### [Instruction]
Look below for lines that hold the string "Ioun" and copy each one.

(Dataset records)
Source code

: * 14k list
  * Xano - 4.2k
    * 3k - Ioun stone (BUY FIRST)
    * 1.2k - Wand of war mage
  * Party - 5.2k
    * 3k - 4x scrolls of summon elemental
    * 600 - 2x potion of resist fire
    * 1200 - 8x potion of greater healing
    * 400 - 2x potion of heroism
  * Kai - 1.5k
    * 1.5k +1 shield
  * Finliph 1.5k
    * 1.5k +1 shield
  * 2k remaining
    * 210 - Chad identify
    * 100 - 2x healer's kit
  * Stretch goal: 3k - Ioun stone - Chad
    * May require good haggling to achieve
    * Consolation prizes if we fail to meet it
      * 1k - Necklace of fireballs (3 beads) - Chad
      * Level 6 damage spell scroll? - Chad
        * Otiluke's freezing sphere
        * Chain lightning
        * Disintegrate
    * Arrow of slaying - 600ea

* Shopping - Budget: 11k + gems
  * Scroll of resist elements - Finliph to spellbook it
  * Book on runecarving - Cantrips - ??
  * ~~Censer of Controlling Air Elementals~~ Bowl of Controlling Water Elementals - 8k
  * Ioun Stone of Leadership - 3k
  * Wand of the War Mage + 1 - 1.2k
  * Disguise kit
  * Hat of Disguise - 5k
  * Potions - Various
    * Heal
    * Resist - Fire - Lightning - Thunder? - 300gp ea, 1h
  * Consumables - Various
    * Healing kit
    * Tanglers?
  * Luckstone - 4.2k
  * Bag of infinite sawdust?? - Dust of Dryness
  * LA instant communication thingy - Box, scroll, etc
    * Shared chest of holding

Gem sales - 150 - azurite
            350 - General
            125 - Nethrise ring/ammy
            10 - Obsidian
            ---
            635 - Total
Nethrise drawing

### [Written answer]
    * 3k - Ioun stone (BUY FIRST)
  * Stretch goal: 3k - Ioun stone - Chad
  * Ioun Stone of Leadership - 3k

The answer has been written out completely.